Department of Psychology, Center for Studies in Behavioral Neurobiology/Groupe de recherche en neurobiologie comportementale, Concordia University, Montreal, Quebec, Canada.
Department of Psychology, Brooklyn College of the City University of New York, Brooklyn, NY, USA.
Sci Rep. 2019 Apr 12;9(1):5962. doi: 10.1038/s41598-019-42244-4.

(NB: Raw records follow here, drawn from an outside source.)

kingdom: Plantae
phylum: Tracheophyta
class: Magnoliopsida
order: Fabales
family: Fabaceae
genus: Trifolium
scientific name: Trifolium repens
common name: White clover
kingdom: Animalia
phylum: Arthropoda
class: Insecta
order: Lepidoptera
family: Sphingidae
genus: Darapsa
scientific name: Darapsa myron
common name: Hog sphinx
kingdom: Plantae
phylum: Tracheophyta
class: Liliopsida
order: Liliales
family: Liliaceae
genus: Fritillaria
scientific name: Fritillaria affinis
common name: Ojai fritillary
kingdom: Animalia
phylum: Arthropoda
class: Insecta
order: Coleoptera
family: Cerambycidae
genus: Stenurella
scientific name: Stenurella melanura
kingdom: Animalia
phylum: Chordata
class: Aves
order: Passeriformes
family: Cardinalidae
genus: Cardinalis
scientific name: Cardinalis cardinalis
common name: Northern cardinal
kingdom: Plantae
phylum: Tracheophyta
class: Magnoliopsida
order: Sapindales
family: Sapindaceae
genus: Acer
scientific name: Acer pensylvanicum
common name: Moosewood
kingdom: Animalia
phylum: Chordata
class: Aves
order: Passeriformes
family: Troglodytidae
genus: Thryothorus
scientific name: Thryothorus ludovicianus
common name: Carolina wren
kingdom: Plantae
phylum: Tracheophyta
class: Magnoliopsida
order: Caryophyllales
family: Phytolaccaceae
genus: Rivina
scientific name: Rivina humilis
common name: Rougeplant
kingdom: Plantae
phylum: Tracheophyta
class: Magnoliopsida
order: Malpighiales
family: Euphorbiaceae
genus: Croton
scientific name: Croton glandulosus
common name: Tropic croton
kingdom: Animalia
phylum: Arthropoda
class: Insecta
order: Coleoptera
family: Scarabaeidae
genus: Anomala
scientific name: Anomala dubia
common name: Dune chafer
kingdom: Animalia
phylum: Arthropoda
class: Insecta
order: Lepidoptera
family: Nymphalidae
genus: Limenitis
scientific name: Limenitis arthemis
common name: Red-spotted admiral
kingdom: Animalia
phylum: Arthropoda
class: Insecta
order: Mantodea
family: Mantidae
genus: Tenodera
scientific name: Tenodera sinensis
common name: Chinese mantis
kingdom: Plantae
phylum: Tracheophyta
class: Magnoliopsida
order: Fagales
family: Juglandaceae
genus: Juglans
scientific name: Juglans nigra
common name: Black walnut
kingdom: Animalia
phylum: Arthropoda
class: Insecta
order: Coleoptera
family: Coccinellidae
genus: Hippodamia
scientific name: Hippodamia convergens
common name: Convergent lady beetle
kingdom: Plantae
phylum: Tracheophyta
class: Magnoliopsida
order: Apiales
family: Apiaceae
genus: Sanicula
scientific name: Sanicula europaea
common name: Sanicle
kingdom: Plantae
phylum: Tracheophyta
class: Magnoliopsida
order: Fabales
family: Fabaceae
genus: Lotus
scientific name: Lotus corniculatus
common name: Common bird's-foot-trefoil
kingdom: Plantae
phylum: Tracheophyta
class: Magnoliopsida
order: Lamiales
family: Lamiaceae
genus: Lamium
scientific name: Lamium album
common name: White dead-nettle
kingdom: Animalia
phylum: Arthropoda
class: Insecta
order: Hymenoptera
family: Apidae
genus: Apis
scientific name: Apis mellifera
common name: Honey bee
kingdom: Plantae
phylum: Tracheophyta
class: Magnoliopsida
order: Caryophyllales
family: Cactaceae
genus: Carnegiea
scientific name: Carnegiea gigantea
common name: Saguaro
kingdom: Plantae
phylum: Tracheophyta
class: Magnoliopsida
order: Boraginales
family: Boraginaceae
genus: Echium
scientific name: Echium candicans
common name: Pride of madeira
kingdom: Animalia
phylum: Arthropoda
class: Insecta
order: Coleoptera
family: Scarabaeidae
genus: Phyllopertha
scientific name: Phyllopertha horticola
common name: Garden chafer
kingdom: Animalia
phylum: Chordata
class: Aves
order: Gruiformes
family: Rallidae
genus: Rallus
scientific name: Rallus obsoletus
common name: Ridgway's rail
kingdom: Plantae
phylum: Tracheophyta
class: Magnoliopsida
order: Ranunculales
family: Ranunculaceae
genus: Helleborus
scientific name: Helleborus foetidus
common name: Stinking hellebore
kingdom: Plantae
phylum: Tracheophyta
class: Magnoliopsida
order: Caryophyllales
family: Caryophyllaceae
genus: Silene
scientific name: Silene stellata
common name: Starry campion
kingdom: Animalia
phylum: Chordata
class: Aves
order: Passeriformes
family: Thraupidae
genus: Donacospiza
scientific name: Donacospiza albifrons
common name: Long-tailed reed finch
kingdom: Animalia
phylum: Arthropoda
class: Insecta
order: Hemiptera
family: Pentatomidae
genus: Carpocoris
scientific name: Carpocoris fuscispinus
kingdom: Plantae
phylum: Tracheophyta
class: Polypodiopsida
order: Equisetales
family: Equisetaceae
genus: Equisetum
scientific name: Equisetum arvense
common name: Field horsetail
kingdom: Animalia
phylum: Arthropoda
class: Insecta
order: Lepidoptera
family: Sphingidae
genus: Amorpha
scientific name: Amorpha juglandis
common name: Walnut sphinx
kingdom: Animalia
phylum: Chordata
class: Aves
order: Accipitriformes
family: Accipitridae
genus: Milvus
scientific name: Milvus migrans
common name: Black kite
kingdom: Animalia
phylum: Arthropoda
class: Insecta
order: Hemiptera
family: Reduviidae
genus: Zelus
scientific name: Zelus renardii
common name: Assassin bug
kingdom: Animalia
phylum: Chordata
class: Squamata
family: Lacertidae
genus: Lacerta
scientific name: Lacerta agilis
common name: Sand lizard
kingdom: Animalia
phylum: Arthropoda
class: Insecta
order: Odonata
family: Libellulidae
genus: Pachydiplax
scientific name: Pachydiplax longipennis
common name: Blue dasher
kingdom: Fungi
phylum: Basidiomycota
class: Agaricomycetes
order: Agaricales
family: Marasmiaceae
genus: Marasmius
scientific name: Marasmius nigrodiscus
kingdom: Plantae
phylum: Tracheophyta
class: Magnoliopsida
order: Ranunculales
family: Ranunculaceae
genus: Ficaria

Temporal-difference (TD) learning models afford the neuroscientist a theory-driven roadmap in the quest for the neural mechanisms of reinforcement learning. The application of these models to understanding the role of phasic midbrain dopaminergic responses in reward prediction learning constitutes one of the greatest success stories in behavioural and cognitive neuroscience. Critically, the classic learning paradigms associated with TD are poorly suited to cast light on its neural implementation, thus hampering progress. Here, we present a serial blocking paradigm in rodents that overcomes these limitations and allows for the simultaneous investigation of two cardinal TD tenets; namely, that learning depends on the computation of a prediction error, and that reinforcing value, whether intrinsic or acquired, propagates back to the onset of the earliest reliable predictor. The implications of this paradigm for the neural exploration of TD mechanisms are highlighted.
时频差(TD)学习模型为神经科学家提供了一条理论驱动的路线,以探索强化学习的神经机制。将这些模型应用于理解中脑多巴胺能反应的相位在奖励预测学习中的作用,是行为和认知神经科学中最成功的案例之一。关键的是,与 TD 相关的经典学习范式不太适合揭示其神经实现,从而阻碍了进展。在这里,我们在啮齿动物中提出了一个序列阻断范式,克服了这些限制,并允许同时研究 TD 的两个主要原则;即学习取决于预测误差的计算,以及强化价值,无论是内在的还是获得的,都会传播到最早可靠预测器的开始。该范式对 TD 机制的神经探索的影响被强调了。